+++ MATERIALS PROVIDED
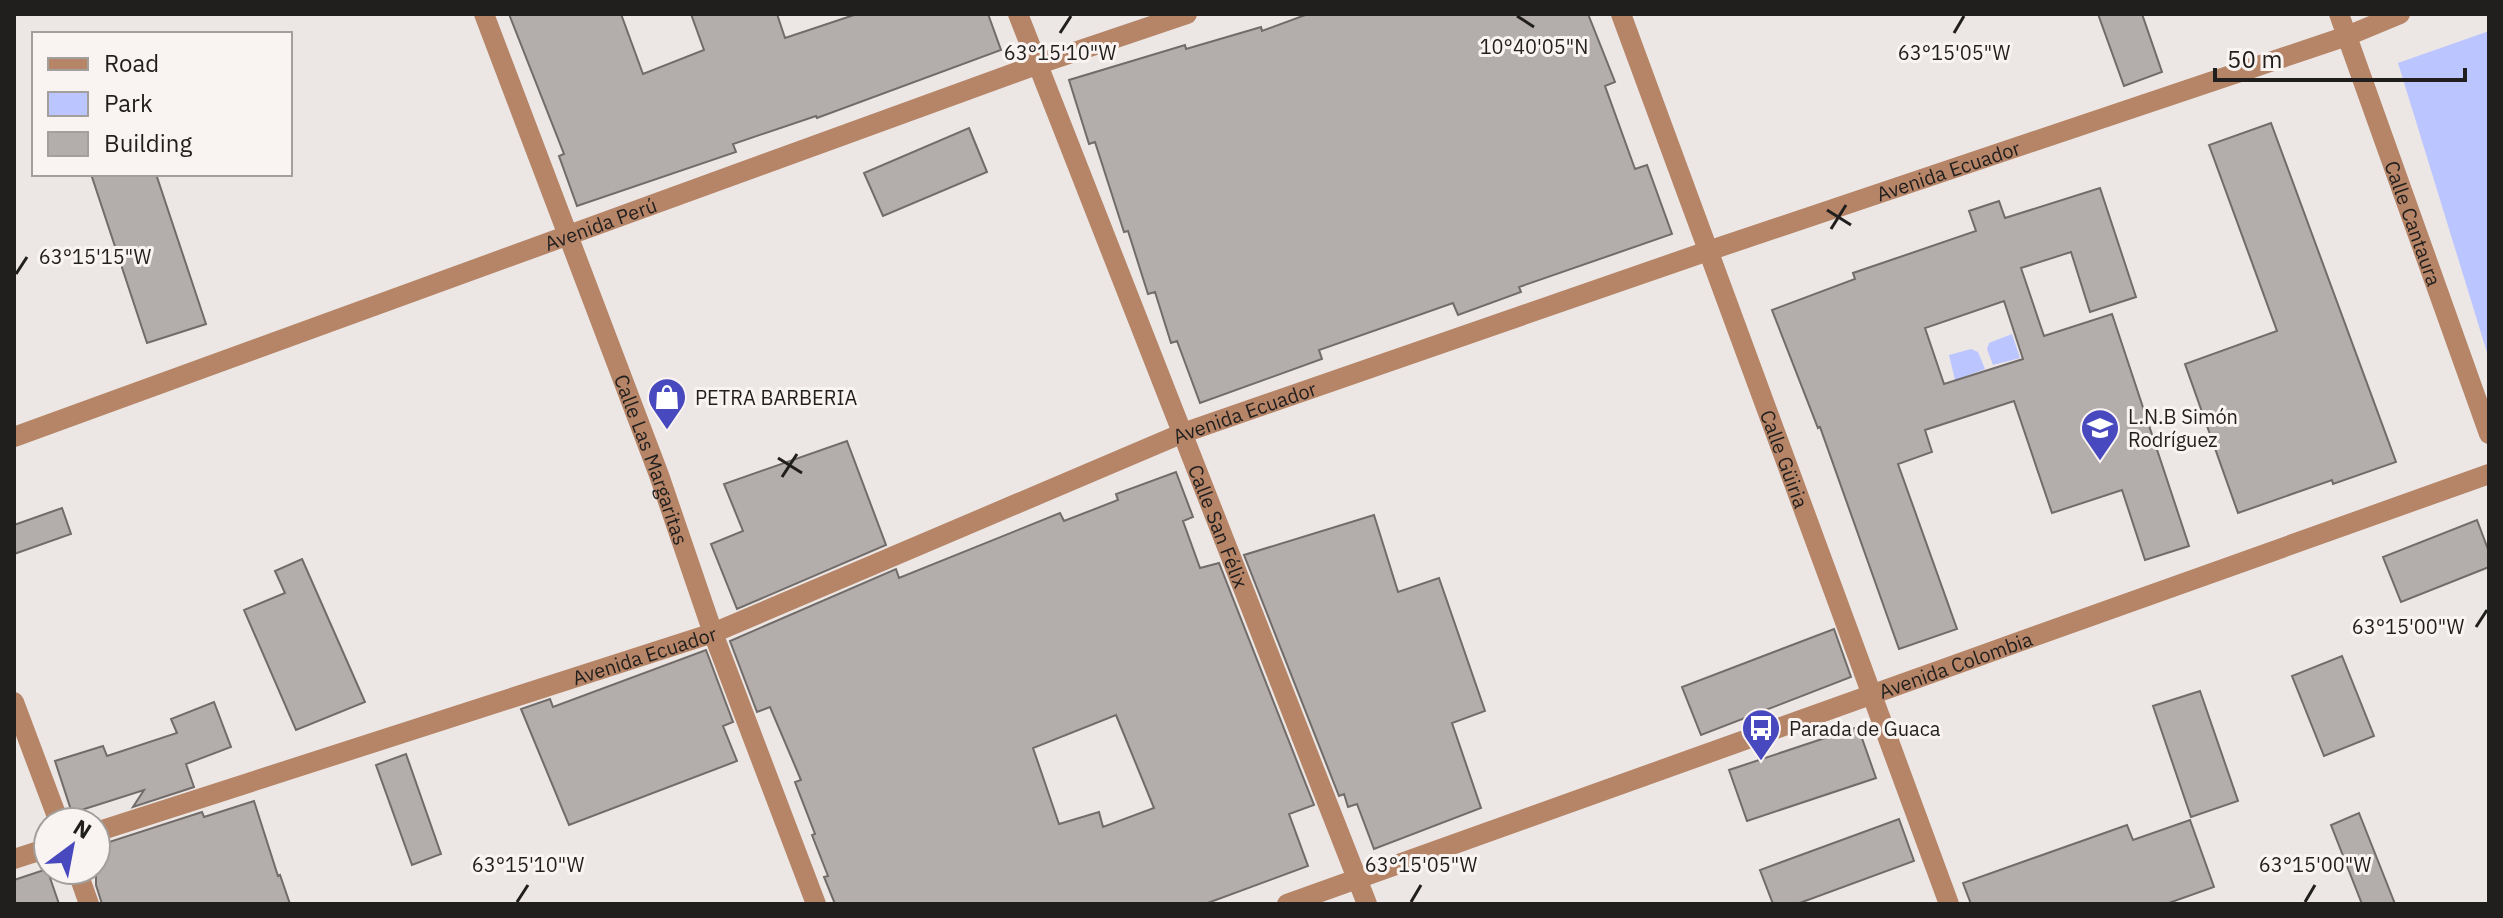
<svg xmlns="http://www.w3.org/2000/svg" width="2503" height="918" font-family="'IBM Plex Sans',sans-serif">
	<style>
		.green { fill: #bbc5ff }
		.building { fill: #b3aeab; stroke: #716c6a; stroke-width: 2; fill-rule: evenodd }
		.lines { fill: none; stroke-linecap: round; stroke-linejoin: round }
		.street { stroke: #b68568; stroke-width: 20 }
		.ticks { fill: none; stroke: #211f1e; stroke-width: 3 }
		.labels { text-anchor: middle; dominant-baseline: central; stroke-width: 6; stroke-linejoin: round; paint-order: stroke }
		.street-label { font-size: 20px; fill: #211f1e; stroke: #f9f4f1 }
		.poi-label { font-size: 20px; fill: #211f1e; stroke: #f9f4f1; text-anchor: start }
		.ticks-label { font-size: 20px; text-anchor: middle; fill: #211f1e; stroke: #f9f4f1; stroke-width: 6; stroke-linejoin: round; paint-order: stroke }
	</style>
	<rect width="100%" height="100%" fill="#ece7e4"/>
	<path class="green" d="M2489,31v328l-91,-296z
		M2012,334l8,24 -27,7 -6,-16 2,-6z
		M1971,349l7,3 7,17 -30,11 -6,-25z"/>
	<path class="building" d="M509,14h112l22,60 61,-24 -13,-36h86l8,24 72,-24h131l13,36 -184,68 -1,-2 -83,28 3,8 -159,54 -18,-50 5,-2z
		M1308,14h280l27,68 -10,4 30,83 12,-4 25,69 -153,53 2,5 -63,23 -5,-12 -134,47 3,9 -122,44 -23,-62 -6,2 -16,-51 -7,2 -20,-63 -4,1 -29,-90 -6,2 -20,-64 116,-35 1,4 75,-22 1,4z
		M2098,14h44l20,58 -38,14z
		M2271,123l125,339 -63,22 -1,-4 -94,33 -53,-149 92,-33 -68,-186z
		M969,128l18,44 -104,44 -19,-43z
		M91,174h65l50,150 -59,19z
		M2100,188l36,109 -46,15 -19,-60 -50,16 23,68 68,-22 77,232 -44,14 -23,-70 -70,23 -38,-112 -89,29 7,22 -34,12 59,165 -58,20 -79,-222 -2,1 -46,-118 83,-31 -2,-6 123,-42 -7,-20 30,-10 6,17zM2004,301l19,58 -79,25 -19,-56z
		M847,441l39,104 -149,64 -26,-65 32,-13 -19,-47z
		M1176,472l17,45 -10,4 17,47 19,-5 95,242 -25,9 19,52 -103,38h-370l-11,-27 4,-1 -16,-41 3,-1 -20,-52 6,-2 -31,-73 -13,5 -27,-71 166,-72 3,9 161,-65 4,8 54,-21 -2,-6zM1116,715l38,93 -51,19 -4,-15 -40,12 -26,-76z
		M62,508l9,26 -57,20v-29z
		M1374,515l24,77 41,-14 46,133 -33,12 29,85 -107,41 -17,-45 -9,3 -4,-13 -5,2 -95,-241z
		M2477,520l12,32v15l-88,35 -18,-45z
		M302,559l63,143 -69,28 -52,-120 41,-17 -10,-22z
		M1834,629l17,48 -150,58 -19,-48z
		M706,650l27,72 -10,4 14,35 -168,64 -48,-116 29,-10 3,8z
		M2342,656l32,80 -50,20 -32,-80z
		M2200,691l38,110 -47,16 -38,-111z
		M214,702l17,45 -45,17 8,23 -61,20 11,-17 -72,23 -17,-52 48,-15 4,10 70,-23 -6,-14z
		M1858,727l18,51 -129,43 -18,-51z
		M406,754l35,100 -29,11 -36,-100z
		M254,801l24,75 2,-1 10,29h-188l-6,-19v-25l13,-18 93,-30 2,5z
		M2359,813l36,91h-33l-31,-79z
		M1899,819l15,42 -117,43h-24l-13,-34z
		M2190,820l24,67 -48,17h-195l-8,-21 164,-58 6,15z
		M47,869l12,35h-45v-24z"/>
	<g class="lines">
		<g class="street">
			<path id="s1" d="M484,14l175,461 54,158 103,271"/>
			<path id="s2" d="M1018,14l349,890"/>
			<path id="s3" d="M1621,14l328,890"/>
			<path id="s4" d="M2339,14l150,420"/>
			<path id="s5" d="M14,437l1022,-372 151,-51"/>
			<path d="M14,702l45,120"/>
			<path id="s6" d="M96,832l617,-199 470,-200 525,-182 639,-215 53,-22"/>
			<path d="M14,859l34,-11"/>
			<path d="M77,870l12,34"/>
			<path id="s7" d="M1287,904c401,-144 801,-287 1202,-430"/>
		</g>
	</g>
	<path class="ticks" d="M1517,16l17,11M1060,33l11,-17M1954,33l10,-17M1827,210l24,15M1831,229l15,-24M16,274l11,-17M778,458l24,15M782,477l15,-23M2476,627l11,-17M517,902l11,-17M1411,902l10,-17M2305,902l10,-17"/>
	<defs>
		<g id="shop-pin" transform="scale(2)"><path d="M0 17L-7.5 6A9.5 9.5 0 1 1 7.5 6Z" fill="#4949bf" stroke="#f9f4f1"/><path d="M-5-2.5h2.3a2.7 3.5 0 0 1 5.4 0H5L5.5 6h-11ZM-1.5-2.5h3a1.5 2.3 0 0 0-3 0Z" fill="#fff"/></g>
		<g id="school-pin" transform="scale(2)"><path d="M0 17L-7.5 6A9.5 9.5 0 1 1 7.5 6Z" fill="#4949bf" stroke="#f9f4f1"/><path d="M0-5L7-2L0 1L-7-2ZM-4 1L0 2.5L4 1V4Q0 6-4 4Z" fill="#fff"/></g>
		<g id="bus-pin" transform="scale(2)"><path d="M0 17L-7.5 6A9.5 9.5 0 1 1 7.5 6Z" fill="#4949bf" stroke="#f9f4f1"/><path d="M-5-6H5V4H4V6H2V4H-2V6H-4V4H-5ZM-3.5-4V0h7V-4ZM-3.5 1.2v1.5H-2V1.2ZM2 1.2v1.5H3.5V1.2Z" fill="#fff"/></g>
	</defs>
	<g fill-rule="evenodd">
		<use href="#shop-pin" x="667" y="397"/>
		<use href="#school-pin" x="2100" y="428"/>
		<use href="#bus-pin" x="1761" y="728"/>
	</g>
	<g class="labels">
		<g class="street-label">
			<text stroke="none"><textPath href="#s6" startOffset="1968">Avenida Ecuador</textPath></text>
			<text stroke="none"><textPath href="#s5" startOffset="624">Avenida Perú</textPath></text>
			<text stroke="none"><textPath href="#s4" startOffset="222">Calle Cantaura</textPath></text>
			<text stroke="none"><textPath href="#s6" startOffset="1224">Avenida Ecuador</textPath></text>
			<text stroke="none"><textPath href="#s1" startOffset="476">Calle Las Margaritas</textPath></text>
			<text stroke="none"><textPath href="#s3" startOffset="474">Calle Güiria</textPath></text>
			<text stroke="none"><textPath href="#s2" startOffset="550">Calle San Félix</textPath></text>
			<text stroke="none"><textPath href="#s6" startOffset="576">Avenida Ecuador</textPath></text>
			<text stroke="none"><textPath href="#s7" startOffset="710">Avenida Colombia</textPath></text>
		</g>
		<g class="poi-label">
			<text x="695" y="397">PETRA BARBERIA</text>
			<text x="2128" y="416">L.N.B Simón<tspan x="2128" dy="23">Rodríguez</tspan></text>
			<text x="1789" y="728">Parada de Guaca</text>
		</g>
	</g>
	<g class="ticks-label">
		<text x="1534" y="54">10°40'05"N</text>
		<text x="1060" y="60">63°15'10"W</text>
		<text x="1954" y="60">63°15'05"W</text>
		<text x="95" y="264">63°15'15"W</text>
		<text x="2408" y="634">63°15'00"W</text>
		<text x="528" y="872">63°15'10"W</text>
		<text x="1421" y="872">63°15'05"W</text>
		<text x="2315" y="872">63°15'00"W</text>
	</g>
	<rect width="2503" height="918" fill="none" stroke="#211f1e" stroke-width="32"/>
	<rect x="32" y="32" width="260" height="144" fill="#f9f4f1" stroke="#a39f9d" stroke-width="2"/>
	<rect x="48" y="58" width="40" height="12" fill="#b68568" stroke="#a39f9d" stroke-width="2"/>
	<text x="104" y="72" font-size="24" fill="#211f1e">Road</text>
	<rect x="48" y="92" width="40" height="24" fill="#bbc5ff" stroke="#a39f9d" stroke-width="2"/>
	<text x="104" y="112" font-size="24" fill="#211f1e">Park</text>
	<rect x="48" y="132" width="40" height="24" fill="#b3aeab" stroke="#a39f9d" stroke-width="2"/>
	<text x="104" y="152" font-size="24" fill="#211f1e">Building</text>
	<g transform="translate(72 846) rotate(32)"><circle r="38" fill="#f9f4f1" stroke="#a39f9d" stroke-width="2"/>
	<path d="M0-6L14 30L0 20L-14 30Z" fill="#4949bf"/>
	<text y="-12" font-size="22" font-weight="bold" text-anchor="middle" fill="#211f1e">N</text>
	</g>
	<path d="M2215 68v12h250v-12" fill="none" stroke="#211f1e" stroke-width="4"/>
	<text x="2227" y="68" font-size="24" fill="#211f1e" stroke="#f9f4f1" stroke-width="6" paint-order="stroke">50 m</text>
</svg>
++++++
[ASSIGNED TASK]: In the records above, find each line that mentions the string "lines", then copy it.

[REPLY TO THE EXERCISE]:
		.lines { fill: none; stroke-linecap: round; stroke-linejoin: round }
	<g class="lines">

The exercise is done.